It is important in the first place to ascertain the real merits. of the system which is actually in operation, and next to con

sider the new plan now under discussion; and therefore we shall here notice, in the order in which they appeared, the Report of the Commissioners, and the Revised Code of the Committee of Council. We need scarcely say, after the remarks contained in our last number, that we do not intend to take much for granted in favour of the existing system. On the contrary, we shall especially note and examine the Royal Commissioners' criticism on its working; for it is to their judgment, or their supposed judgment, on things as they are, that the new regulations owe their birth.

The main object of the Commission was to elicit information. A second object was to recommend measures for the extension of sound and cheap elementary instruction to all classes of the people.' To elicit information, there is no better machinery than a mixed Commission consisting of men of independent minds, clear heads, and ordinary judgment, who have not been previously connected in any special manner with the subject which they have to investigate. To make recommendations worthy of attention, more practical acquaintance with the subject is needed. And so it happens that the part of the Report which is concerned with investigation and criticism is remarkably good, while the recommendations are wholly impracticable.

**Material supplied**
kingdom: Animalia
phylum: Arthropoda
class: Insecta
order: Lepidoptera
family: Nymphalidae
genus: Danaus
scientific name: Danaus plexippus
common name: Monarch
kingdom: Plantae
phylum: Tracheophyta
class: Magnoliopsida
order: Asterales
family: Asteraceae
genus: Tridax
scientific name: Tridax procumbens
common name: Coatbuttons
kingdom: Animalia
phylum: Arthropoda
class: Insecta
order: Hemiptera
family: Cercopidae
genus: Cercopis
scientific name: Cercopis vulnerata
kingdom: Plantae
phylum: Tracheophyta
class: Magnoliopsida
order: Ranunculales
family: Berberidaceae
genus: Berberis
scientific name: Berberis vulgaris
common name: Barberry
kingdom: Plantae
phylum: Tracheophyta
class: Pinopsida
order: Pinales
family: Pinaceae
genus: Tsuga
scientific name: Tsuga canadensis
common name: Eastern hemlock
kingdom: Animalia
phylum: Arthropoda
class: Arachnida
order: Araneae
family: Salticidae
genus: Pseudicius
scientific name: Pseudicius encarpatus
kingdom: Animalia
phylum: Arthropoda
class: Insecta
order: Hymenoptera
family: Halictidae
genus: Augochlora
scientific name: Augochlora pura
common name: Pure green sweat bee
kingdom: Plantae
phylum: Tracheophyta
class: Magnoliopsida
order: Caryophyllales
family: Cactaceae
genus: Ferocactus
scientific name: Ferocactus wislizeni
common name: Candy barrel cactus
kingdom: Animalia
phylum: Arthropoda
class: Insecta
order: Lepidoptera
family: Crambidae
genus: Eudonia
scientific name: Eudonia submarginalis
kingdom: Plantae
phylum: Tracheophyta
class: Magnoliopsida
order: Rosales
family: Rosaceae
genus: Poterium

**Aim 1**
In the review of the Commissioners' Report, what was the Commission's main object?
**Aim 2**
Carry the review of the Commissioners' Report forward from its final sentence.

**Written answer 1**
To elicit information.

**Written answer 2**
The amount of education in this country as stated by the Commissioners is undoubtedly most encouraging. Indeed, the progress reported to have been made in the last fifty years is from 500,000 to 2,500,000, from 1 in 17 of the population to 1 in 7,-an enormous stride. Out of a population of some 20,000,000 there are, we learn, but 120,000 children wholly without instruction, and of these 100,000 are the children of out-door paupers who may be dealt with immediately and separately by a legislative enactment. We have yet to include within our meshes the untaught 100,000 and the 20,000. But we are better off than any of our continental neighbours. In France the proportion of children receiving instruction to the whole population is 1 in 9, in Holland 1 in 8, and the slight superiority of Prussia, where the proportion is 1 in 6, is dearly bought by her compulsory system of schooling. These are the only nations whose educational statistics are supplied by the Commissioners.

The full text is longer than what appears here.